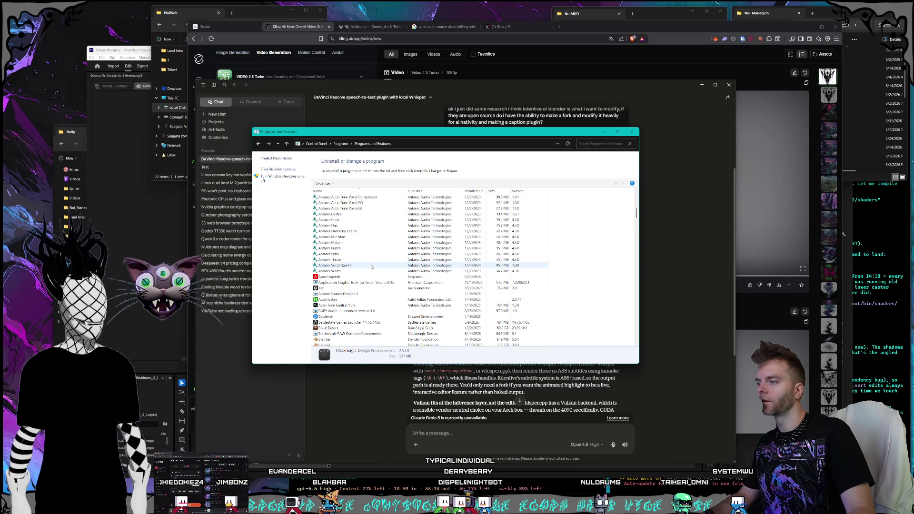
Select Blackmagic RAW Common Components, then close the installed-programs list
scroll(372, 267, down, 2)
click(376, 306)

### TASK OBJECTIVE:
With the pictures removed, return the listing above in its exact original wording.

### EXPECTED OUTPUT:
Select Blackmagic RAW Common Components, then close the installed-programs list
scroll(372, 267, down, 2)
click(376, 306)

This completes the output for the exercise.